***** Provided material

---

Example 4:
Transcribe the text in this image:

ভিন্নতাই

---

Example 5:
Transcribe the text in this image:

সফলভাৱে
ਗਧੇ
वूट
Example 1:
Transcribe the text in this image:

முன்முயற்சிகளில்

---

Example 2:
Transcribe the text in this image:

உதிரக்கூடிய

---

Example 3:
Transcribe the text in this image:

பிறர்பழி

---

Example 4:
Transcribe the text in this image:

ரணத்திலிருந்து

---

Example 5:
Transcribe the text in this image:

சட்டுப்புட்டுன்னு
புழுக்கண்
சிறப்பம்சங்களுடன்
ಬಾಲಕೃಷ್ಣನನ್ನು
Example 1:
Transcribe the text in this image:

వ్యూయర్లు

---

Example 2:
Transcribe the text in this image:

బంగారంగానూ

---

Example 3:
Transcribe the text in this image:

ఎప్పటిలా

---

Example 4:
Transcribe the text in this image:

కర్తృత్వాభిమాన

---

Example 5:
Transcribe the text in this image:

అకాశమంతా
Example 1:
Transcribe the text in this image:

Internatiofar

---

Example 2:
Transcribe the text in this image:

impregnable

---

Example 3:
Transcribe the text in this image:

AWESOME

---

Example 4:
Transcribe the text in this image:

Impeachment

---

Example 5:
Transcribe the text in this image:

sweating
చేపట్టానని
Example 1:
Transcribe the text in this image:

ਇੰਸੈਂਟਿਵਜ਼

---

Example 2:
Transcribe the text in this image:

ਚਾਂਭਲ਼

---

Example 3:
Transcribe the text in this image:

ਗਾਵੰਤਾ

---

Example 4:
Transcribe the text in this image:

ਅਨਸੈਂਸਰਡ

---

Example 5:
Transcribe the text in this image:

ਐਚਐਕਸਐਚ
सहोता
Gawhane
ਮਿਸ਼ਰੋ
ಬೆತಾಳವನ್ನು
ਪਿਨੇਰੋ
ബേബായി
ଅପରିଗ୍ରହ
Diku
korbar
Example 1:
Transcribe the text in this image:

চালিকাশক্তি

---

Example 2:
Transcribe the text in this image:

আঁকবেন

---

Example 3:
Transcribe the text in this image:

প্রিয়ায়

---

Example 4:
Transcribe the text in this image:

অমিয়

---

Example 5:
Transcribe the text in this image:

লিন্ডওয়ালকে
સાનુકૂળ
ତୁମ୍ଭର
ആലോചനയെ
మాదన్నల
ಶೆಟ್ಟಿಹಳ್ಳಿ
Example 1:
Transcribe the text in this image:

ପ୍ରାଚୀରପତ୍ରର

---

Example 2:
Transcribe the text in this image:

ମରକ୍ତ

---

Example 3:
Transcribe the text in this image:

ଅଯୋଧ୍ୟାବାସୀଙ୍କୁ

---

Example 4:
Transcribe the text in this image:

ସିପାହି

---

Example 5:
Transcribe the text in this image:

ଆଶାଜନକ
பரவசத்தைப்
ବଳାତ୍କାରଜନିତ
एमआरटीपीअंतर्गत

**********

Print the listing above in its entirety, with every line exact.

§ Solution for this exercise:
---

Example 4:
Transcribe the text in this image:

ভিন্নতাই

---

Example 5:
Transcribe the text in this image:

সফলভাৱে
ਗਧੇ
वूट
Example 1:
Transcribe the text in this image:

முன்முயற்சிகளில்

---

Example 2:
Transcribe the text in this image:

உதிரக்கூடிய

---

Example 3:
Transcribe the text in this image:

பிறர்பழி

---

Example 4:
Transcribe the text in this image:

ரணத்திலிருந்து

---

Example 5:
Transcribe the text in this image:

சட்டுப்புட்டுன்னு
புழுக்கண்
சிறப்பம்சங்களுடன்
ಬಾಲಕೃಷ್ಣನನ್ನು
Example 1:
Transcribe the text in this image:

వ్యూయర్లు

---

Example 2:
Transcribe the text in this image:

బంగారంగానూ

---

Example 3:
Transcribe the text in this image:

ఎప్పటిలా

---

Example 4:
Transcribe the text in this image:

కర్తృత్వాభిమాన

---

Example 5:
Transcribe the text in this image:

అకాశమంతా
Example 1:
Transcribe the text in this image:

Internatiofar

---

Example 2:
Transcribe the text in this image:

impregnable

---

Example 3:
Transcribe the text in this image:

AWESOME

---

Example 4:
Transcribe the text in this image:

Impeachment

---

Example 5:
Transcribe the text in this image:

sweating
చేపట్టానని
Example 1:
Transcribe the text in this image:

ਇੰਸੈਂਟਿਵਜ਼

---

Example 2:
Transcribe the text in this image:

ਚਾਂਭਲ਼

---

Example 3:
Transcribe the text in this image:

ਗਾਵੰਤਾ

---

Example 4:
Transcribe the text in this image:

ਅਨਸੈਂਸਰਡ

---

Example 5:
Transcribe the text in this image:

ਐਚਐਕਸਐਚ
सहोता
Gawhane
ਮਿਸ਼ਰੋ
ಬೆತಾಳವನ್ನು
ਪਿਨੇਰੋ
ബേബായി
ଅପରିଗ୍ରହ
Diku
korbar
Example 1:
Transcribe the text in this image:

চালিকাশক্তি

---

Example 2:
Transcribe the text in this image:

আঁকবেন

---

Example 3:
Transcribe the text in this image:

প্রিয়ায়

---

Example 4:
Transcribe the text in this image:

অমিয়

---

Example 5:
Transcribe the text in this image:

লিন্ডওয়ালকে
સાનુકૂળ
ତୁମ୍ଭର
ആലോചനയെ
మాదన్నల
ಶೆಟ್ಟಿಹಳ್ಳಿ
Example 1:
Transcribe the text in this image:

ପ୍ରାଚୀରପତ୍ରର

---

Example 2:
Transcribe the text in this image:

ମରକ୍ତ

---

Example 3:
Transcribe the text in this image:

ଅଯୋଧ୍ୟାବାସୀଙ୍କୁ

---

Example 4:
Transcribe the text in this image:

ସିପାହି

---

Example 5:
Transcribe the text in this image:

ଆଶାଜନକ
பரவசத்தைப்
ବଳାତ୍କାରଜନିତ
एमआरटीपीअंतर्गत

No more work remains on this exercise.